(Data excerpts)
◆ ◆ ◆ ◆ ◆ ◆ ◆

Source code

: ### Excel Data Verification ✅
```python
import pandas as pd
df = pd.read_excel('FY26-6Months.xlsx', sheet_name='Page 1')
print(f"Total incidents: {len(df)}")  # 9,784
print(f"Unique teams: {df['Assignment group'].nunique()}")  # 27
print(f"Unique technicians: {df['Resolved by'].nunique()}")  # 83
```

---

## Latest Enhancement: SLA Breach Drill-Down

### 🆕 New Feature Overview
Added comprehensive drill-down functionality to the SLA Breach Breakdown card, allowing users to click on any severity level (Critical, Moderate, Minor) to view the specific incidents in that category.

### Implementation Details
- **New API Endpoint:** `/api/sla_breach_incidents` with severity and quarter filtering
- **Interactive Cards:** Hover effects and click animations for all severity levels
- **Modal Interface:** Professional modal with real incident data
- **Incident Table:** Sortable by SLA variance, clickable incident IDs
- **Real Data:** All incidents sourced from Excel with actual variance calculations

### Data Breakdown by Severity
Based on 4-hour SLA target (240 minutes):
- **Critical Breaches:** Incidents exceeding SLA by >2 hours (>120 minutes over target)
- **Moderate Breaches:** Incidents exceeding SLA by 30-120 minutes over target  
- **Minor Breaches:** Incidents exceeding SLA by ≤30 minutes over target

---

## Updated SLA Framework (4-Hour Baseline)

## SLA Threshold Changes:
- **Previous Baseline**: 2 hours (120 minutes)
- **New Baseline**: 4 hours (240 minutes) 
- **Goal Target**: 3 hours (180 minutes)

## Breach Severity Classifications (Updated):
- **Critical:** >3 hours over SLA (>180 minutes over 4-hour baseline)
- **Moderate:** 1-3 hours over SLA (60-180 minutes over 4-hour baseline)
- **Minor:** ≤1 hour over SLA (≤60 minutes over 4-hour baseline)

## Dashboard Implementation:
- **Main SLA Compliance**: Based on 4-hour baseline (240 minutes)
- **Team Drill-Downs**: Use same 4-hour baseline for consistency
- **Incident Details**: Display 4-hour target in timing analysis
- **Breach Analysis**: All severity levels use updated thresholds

◆ ◆ ◆ ◆ ◆ ◆ ◆

If a line in the records holds the string "Breaches", count it, and give only the total.

3